Columbus wants two new garages downtown
From NBC4i:
Mayor Michael Coleman announced Friday that Columbus and Capitol South plan will add some 1,400 spaces and two new parking garages downtown.
Capitol South is a non-profit development organization that leads city-changing projects.
Coleman, along with Council Member Maryellen O’Shaughnessy, said they will advance the plan to Columbus City Council on July 23….
The legislation would approve $600,000 for Capitol South to facilitate the design of two parking garages in the Fourth and Gay area and the RiverSouth district. The announcement came with Columbus’ plan to address the changing dynamics of downtown.
Note that that half mil is just for the design. Should the city be in the garage building business? Wouldn’t a private developer be better- for taxpayers at least? Or maybe downtown parking has to be subsidized to make it affordable.
“Several exciting projects have begun to take shape recently. This is great news for downtown, but we need to be aware that construction will reduce the availability of surface parking, especially in our dense employment corridors,” said Guy V. Worley, CEO of Capitol South and Chair of the Downtown Parking Work Group.
Guy Worley used to be Mayor Coleman’s chief of staff, and was “recently appointed as Chief Executive Officer of Columbus Downtown Development Corporation (CDDC) and Capitol South Community Urban Redevelopment Corporation,” according to his bio (pdf).
Here’s more on the subsidy issue from Columbus developer Frank Kass, a member of the Downtown Parking Work Group, from Business First back in March:
“We need to address specific parking needs where employment and the accessibility and cost of parking are out of whack,” he said.
City involvement could cut the cost of parking for employers in half, Kass said, and he expects downtown landlords to contribute land for any areas needing parking.

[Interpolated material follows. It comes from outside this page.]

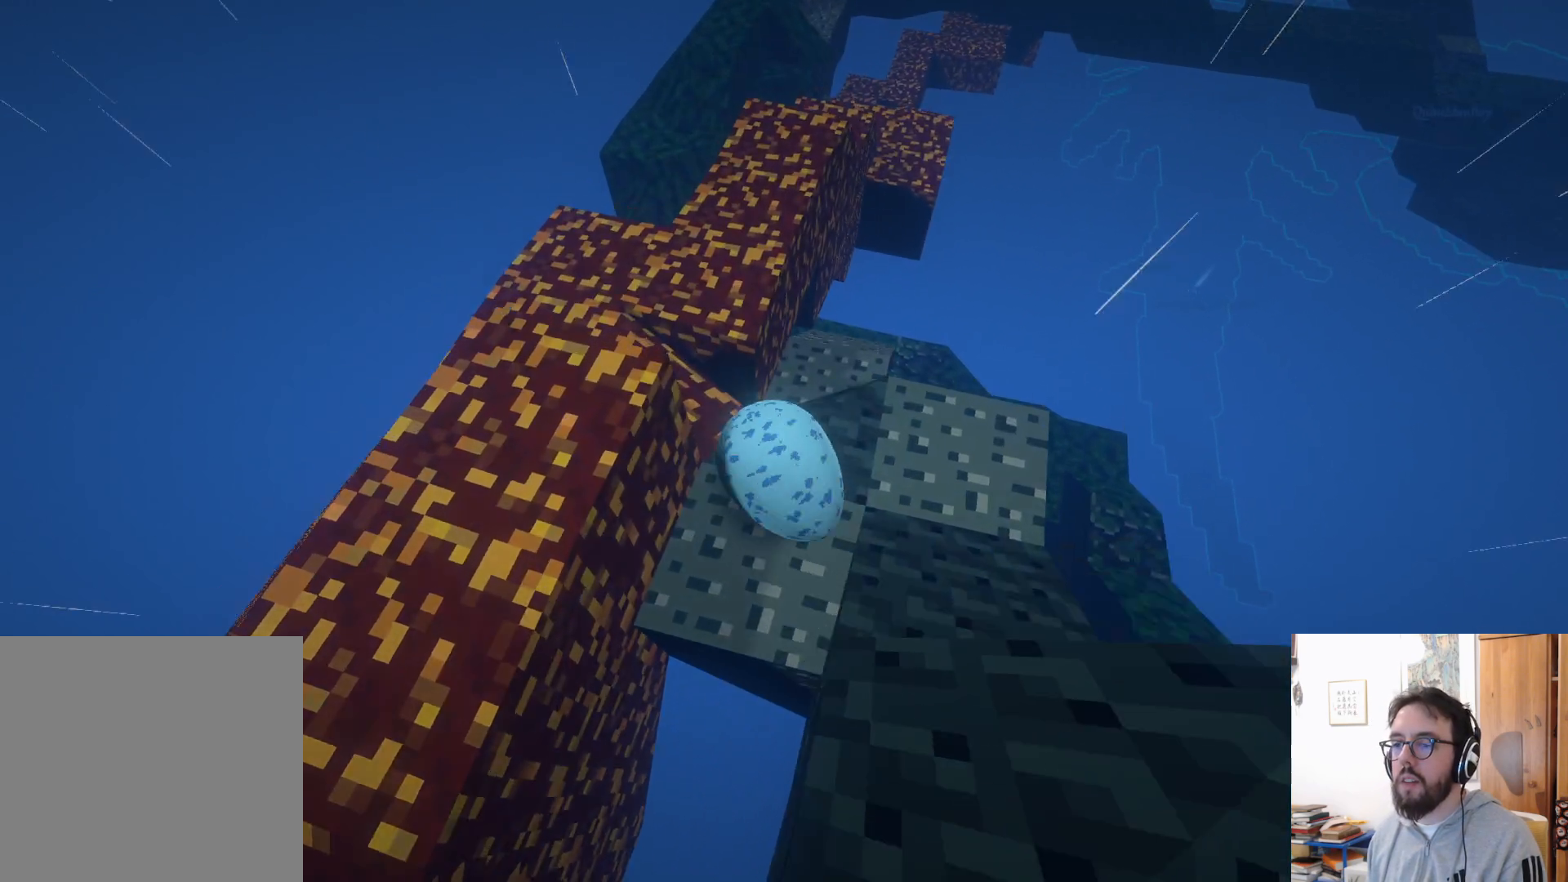
{"dt_ms": 500, "buttons": [], "left_stick": "right", "right_stick": "up-right", "events": [[17, "A", "down"], [133, "A", "up"], [200, "left_stick", "right"], [350, "right_stick", "right"], [417, "right_stick", "up-right"]]}
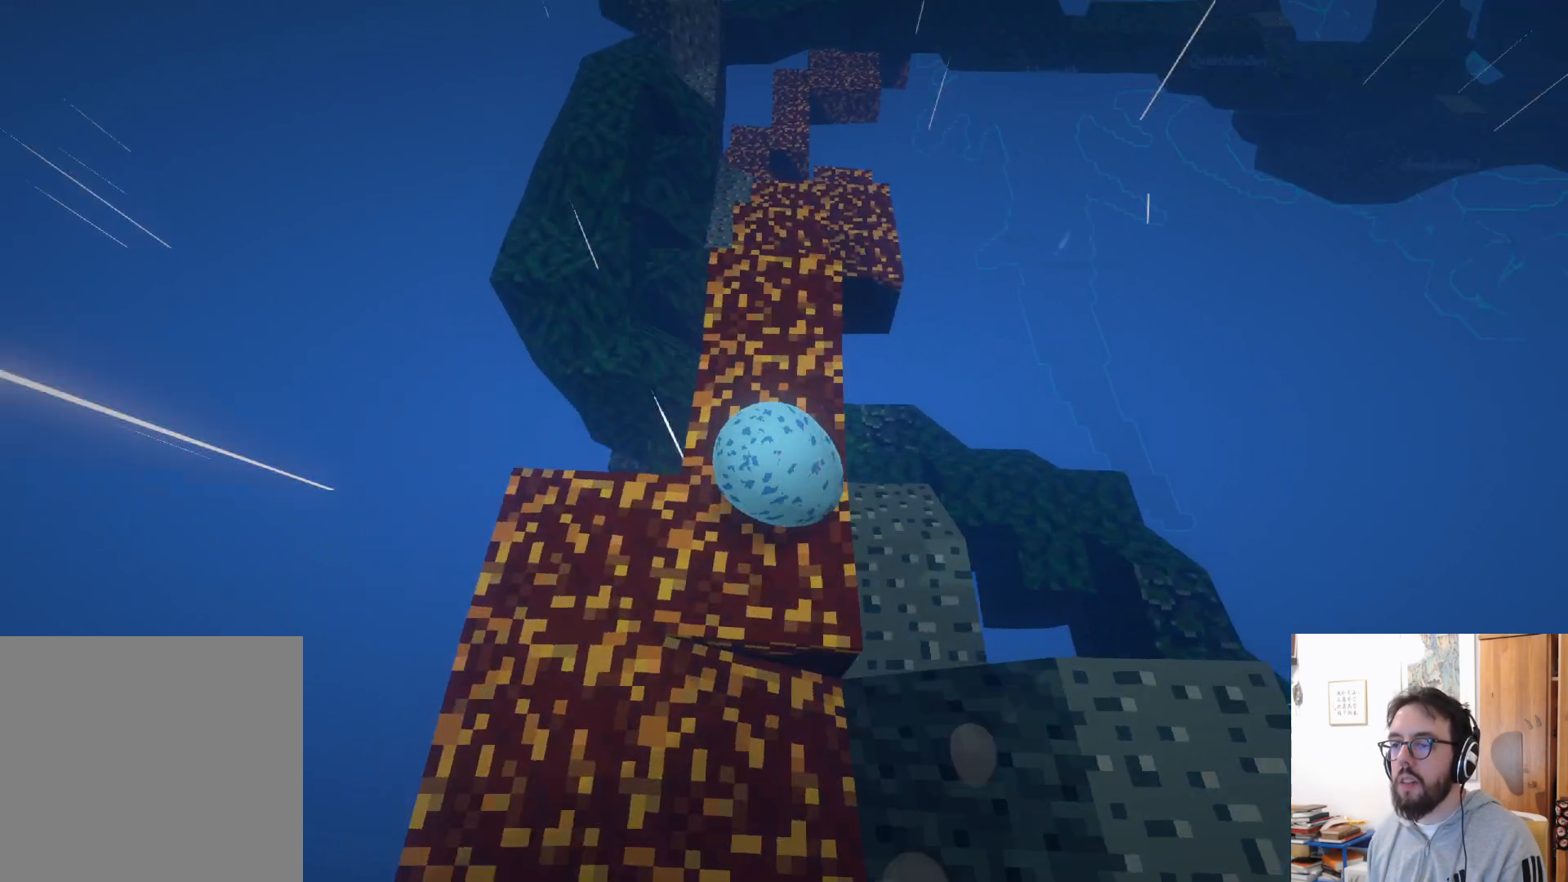
{"dt_ms": 500, "buttons": [], "left_stick": "up-right", "right_stick": "center", "events": [[17, "right_stick", "center"], [200, "left_stick", "up-right"], [267, "right_stick", "up"], [417, "right_stick", "center"]]}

“You can pay for (the garages) in part by what it does for downtown employment, because everybody working in the city pays a 2 percent income tax,” he said.

[…] And as the always-interesting Columbuser blog notes, Guy Worley is alittle too close to Mayor Colema… Guy Worley used to be Mayor Coleman’s chief of staff, and was “recently appointed as Chief Executive Officer of Columbus Downtown Development Corporation (CDDC) and Capitol South Community Urban Redevelopment Corporation,” according to his bio (pdf). […]
Just what the city without transit needs, more parking garages! Columbus may be the largest city in the developed world without passenger train service of any kind (intercity, subway, light rail, has deplorable bus service)and already has the largest percentage of parking garages per square foot of any American city. Other cities are starting to see how keeping cars out of downtown spurs growth and development; Columbus, stuck in 60’s think, wants to bring more cars downtown. Stop the madness!
[…] Friday the city announced plans to build two garages downtown Here’s the story in the Dispatch. The garages will be financed with lower-interest city […]
I think that parking is only a big problem in the Short North area as of today. There’s few surface lots, few garages, and few public parking spots. And we’re not going to have any sort of solution available in that area for another year when the Urban Oasis public garage goes in adding a whopping 250 spots. We needed an extra 250 spots in the Short North 3 years ago. Who knows what we’ll need next year when we finally get these.
As for downtown, I agree with a lot of people who are saying that parking isn’t a huge problem today. But that doesn’t mean we shouldn’t be prepared for change. The new Edwards project is going to take up 9 city blocks, almost all of which are currently parking lots. According to that Dispatch article I posted earlier, 1,500 parking spots are going away downtown in the next year and a half. These parking garages being planned aren’t going to help us with parking, they’re going to give us 1,400 spots back, barely even maintaining the status quo.
If we don’t do SOMETHING ahead of time, we’re likely to have a similar parking problem with what the Short North is facing today. And I don’t know about anyone else, but I’d rather fix a problem ahead of time with proper planning instead of waiting until the problem turns into an emergency before we even start to think about doing something about it.
I really see this as a great display of the whole “damned if you do, damned if you don’t” public outcry problem the city faces. People will scream at the city for allowing the parking problem in the Short North to get so bad and not doing anything about it until now, and then turn around and scream at the city for trying to build parking garages downtown ahead of the curve when a lot of parking spaces are in the process of disappearing.